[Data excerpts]
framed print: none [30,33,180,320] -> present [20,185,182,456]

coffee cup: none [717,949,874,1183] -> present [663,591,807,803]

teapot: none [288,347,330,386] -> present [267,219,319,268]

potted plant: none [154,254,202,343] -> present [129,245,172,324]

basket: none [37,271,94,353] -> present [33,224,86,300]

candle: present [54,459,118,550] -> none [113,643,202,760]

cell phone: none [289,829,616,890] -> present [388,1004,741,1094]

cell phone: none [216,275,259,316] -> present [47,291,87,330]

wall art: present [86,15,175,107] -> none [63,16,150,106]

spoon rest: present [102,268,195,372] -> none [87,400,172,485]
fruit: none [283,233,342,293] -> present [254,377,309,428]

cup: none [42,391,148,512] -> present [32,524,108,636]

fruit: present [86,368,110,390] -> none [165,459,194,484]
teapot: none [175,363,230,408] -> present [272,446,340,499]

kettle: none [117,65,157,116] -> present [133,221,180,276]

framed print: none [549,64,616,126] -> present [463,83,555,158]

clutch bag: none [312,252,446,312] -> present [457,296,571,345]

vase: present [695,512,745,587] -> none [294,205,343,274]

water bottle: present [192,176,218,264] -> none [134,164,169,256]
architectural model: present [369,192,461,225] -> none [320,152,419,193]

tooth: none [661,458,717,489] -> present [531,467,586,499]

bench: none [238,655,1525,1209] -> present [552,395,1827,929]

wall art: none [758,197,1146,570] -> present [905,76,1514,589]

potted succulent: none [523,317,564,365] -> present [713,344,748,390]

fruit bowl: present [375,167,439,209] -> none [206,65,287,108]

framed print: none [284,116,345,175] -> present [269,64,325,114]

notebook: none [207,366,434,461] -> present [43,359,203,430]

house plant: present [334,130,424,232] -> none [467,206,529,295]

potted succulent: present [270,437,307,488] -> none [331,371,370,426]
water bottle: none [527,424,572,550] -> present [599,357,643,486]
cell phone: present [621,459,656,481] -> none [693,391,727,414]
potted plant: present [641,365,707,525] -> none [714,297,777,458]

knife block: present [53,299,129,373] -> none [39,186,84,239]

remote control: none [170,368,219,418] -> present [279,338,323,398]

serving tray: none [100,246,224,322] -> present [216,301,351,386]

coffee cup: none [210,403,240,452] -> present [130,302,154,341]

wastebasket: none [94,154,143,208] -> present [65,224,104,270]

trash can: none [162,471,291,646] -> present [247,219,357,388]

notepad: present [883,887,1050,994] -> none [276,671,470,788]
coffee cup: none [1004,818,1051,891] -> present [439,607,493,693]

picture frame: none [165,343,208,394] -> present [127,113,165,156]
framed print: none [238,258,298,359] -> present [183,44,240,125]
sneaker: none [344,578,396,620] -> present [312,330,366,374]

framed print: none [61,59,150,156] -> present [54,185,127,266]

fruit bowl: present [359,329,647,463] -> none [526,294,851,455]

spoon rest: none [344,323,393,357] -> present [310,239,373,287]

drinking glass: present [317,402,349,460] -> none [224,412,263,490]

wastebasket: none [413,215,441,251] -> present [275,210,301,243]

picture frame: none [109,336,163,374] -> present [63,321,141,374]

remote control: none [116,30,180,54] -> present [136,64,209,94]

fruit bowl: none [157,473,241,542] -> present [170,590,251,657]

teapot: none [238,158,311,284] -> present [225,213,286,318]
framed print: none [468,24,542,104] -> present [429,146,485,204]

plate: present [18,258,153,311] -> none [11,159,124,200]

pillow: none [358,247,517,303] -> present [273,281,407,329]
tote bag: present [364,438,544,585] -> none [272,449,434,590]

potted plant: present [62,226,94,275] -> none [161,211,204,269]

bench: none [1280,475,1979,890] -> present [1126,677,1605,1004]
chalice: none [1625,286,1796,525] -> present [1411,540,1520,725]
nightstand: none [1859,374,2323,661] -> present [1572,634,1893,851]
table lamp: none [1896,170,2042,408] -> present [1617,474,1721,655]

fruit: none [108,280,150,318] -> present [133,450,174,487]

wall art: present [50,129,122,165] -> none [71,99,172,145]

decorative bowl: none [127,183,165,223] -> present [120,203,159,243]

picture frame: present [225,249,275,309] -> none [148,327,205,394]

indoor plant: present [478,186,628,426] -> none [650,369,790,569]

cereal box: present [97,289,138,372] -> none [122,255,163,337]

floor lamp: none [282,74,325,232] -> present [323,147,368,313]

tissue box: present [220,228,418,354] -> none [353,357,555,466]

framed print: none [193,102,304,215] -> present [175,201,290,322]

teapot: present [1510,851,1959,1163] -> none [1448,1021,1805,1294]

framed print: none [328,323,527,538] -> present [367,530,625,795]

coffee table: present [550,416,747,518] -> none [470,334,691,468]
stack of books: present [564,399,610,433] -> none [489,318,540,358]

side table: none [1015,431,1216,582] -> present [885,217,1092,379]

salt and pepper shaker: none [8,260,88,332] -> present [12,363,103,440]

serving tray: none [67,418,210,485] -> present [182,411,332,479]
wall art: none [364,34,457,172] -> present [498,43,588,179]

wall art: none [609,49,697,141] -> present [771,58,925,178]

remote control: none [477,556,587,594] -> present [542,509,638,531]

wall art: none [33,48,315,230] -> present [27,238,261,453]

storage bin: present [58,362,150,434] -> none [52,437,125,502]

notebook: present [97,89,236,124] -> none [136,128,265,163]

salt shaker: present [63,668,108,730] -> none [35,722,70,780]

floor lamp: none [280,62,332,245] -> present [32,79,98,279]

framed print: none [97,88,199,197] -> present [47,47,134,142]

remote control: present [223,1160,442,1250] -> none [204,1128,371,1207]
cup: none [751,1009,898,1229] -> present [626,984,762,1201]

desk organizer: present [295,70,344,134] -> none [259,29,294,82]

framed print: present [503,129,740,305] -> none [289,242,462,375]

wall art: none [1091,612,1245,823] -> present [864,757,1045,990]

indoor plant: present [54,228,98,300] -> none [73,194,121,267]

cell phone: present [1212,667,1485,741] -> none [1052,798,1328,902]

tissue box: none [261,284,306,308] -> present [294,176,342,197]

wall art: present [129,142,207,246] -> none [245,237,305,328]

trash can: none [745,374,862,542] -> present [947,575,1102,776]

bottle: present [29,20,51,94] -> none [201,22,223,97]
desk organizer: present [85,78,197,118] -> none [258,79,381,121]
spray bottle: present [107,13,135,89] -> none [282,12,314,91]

_Task to complete_
Retype, exactly and in full, the lines above from the one containing "remote control: none [116,30,180,54]" through the one containing "pillow: none [358,247,517,303]".

_The completed task_
remote control: none [116,30,180,54] -> present [136,64,209,94]

fruit bowl: none [157,473,241,542] -> present [170,590,251,657]

teapot: none [238,158,311,284] -> present [225,213,286,318]
framed print: none [468,24,542,104] -> present [429,146,485,204]

plate: present [18,258,153,311] -> none [11,159,124,200]

pillow: none [358,247,517,303] -> present [273,281,407,329]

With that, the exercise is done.